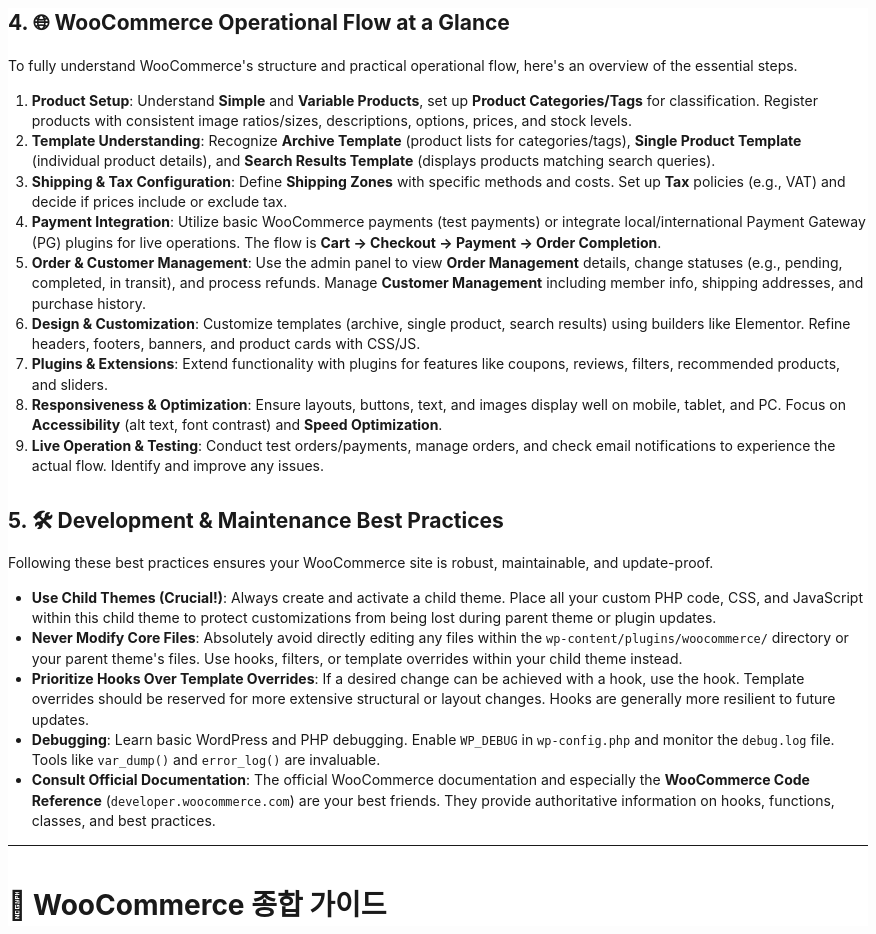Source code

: ## 4. 🌐 WooCommerce Operational Flow at a Glance
To fully understand WooCommerce's structure and practical operational flow, here's an overview of the essential steps.

1.  **Product Setup**: Understand **Simple** and **Variable Products**, set up **Product Categories/Tags** for classification. Register products with consistent image ratios/sizes, descriptions, options, prices, and stock levels.
2.  **Template Understanding**: Recognize **Archive Template** (product lists for categories/tags), **Single Product Template** (individual product details), and **Search Results Template** (displays products matching search queries).
3.  **Shipping & Tax Configuration**: Define **Shipping Zones** with specific methods and costs. Set up **Tax** policies (e.g., VAT) and decide if prices include or exclude tax.
4.  **Payment Integration**: Utilize basic WooCommerce payments (test payments) or integrate local/international Payment Gateway (PG) plugins for live operations. The flow is **Cart → Checkout → Payment → Order Completion**.
5.  **Order & Customer Management**: Use the admin panel to view **Order Management** details, change statuses (e.g., pending, completed, in transit), and process refunds. Manage **Customer Management** including member info, shipping addresses, and purchase history.
6.  **Design & Customization**: Customize templates (archive, single product, search results) using builders like Elementor. Refine headers, footers, banners, and product cards with CSS/JS.
7.  **Plugins & Extensions**: Extend functionality with plugins for features like coupons, reviews, filters, recommended products, and sliders.
8.  **Responsiveness & Optimization**: Ensure layouts, buttons, text, and images display well on mobile, tablet, and PC. Focus on **Accessibility** (alt text, font contrast) and **Speed Optimization**.
9.  **Live Operation & Testing**: Conduct test orders/payments, manage orders, and check email notifications to experience the actual flow. Identify and improve any issues.

## 5. 🛠️ Development & Maintenance Best Practices
Following these best practices ensures your WooCommerce site is robust, maintainable, and update-proof.

* **Use Child Themes (Crucial!)**: Always create and activate a child theme. Place all your custom PHP code, CSS, and JavaScript within this child theme to protect customizations from being lost during parent theme or plugin updates.
* **Never Modify Core Files**: Absolutely avoid directly editing any files within the `wp-content/plugins/woocommerce/` directory or your parent theme's files. Use hooks, filters, or template overrides within your child theme instead.
* **Prioritize Hooks Over Template Overrides**: If a desired change can be achieved with a hook, use the hook. Template overrides should be reserved for more extensive structural or layout changes. Hooks are generally more resilient to future updates.
* **Debugging**: Learn basic WordPress and PHP debugging. Enable `WP_DEBUG` in `wp-config.php` and monitor the `debug.log` file. Tools like `var_dump()` and `error_log()` are invaluable.
* **Consult Official Documentation**: The official WooCommerce documentation and especially the **WooCommerce Code Reference** (`developer.woocommerce.com`) are your best friends. They provide authoritative information on hooks, functions, classes, and best practices.

---

# 🛒 WooCommerce 종합 가이드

WORK INSTRUCTIONS = Hand back the records above exactly as they are, pictures excluded.

EXERCISE ANSWER =
Source code

: ## 4. 🌐 WooCommerce Operational Flow at a Glance
To fully understand WooCommerce's structure and practical operational flow, here's an overview of the essential steps.

1.  **Product Setup**: Understand **Simple** and **Variable Products**, set up **Product Categories/Tags** for classification. Register products with consistent image ratios/sizes, descriptions, options, prices, and stock levels.
2.  **Template Understanding**: Recognize **Archive Template** (product lists for categories/tags), **Single Product Template** (individual product details), and **Search Results Template** (displays products matching search queries).
3.  **Shipping & Tax Configuration**: Define **Shipping Zones** with specific methods and costs. Set up **Tax** policies (e.g., VAT) and decide if prices include or exclude tax.
4.  **Payment Integration**: Utilize basic WooCommerce payments (test payments) or integrate local/international Payment Gateway (PG) plugins for live operations. The flow is **Cart → Checkout → Payment → Order Completion**.
5.  **Order & Customer Management**: Use the admin panel to view **Order Management** details, change statuses (e.g., pending, completed, in transit), and process refunds. Manage **Customer Management** including member info, shipping addresses, and purchase history.
6.  **Design & Customization**: Customize templates (archive, single product, search results) using builders like Elementor. Refine headers, footers, banners, and product cards with CSS/JS.
7.  **Plugins & Extensions**: Extend functionality with plugins for features like coupons, reviews, filters, recommended products, and sliders.
8.  **Responsiveness & Optimization**: Ensure layouts, buttons, text, and images display well on mobile, tablet, and PC. Focus on **Accessibility** (alt text, font contrast) and **Speed Optimization**.
9.  **Live Operation & Testing**: Conduct test orders/payments, manage orders, and check email notifications to experience the actual flow. Identify and improve any issues.

## 5. 🛠️ Development & Maintenance Best Practices
Following these best practices ensures your WooCommerce site is robust, maintainable, and update-proof.

* **Use Child Themes (Crucial!)**: Always create and activate a child theme. Place all your custom PHP code, CSS, and JavaScript within this child theme to protect customizations from being lost during parent theme or plugin updates.
* **Never Modify Core Files**: Absolutely avoid directly editing any files within the `wp-content/plugins/woocommerce/` directory or your parent theme's files. Use hooks, filters, or template overrides within your child theme instead.
* **Prioritize Hooks Over Template Overrides**: If a desired change can be achieved with a hook, use the hook. Template overrides should be reserved for more extensive structural or layout changes. Hooks are generally more resilient to future updates.
* **Debugging**: Learn basic WordPress and PHP debugging. Enable `WP_DEBUG` in `wp-config.php` and monitor the `debug.log` file. Tools like `var_dump()` and `error_log()` are invaluable.
* **Consult Official Documentation**: The official WooCommerce documentation and especially the **WooCommerce Code Reference** (`developer.woocommerce.com`) are your best friends. They provide authoritative information on hooks, functions, classes, and best practices.

---

# 🛒 WooCommerce 종합 가이드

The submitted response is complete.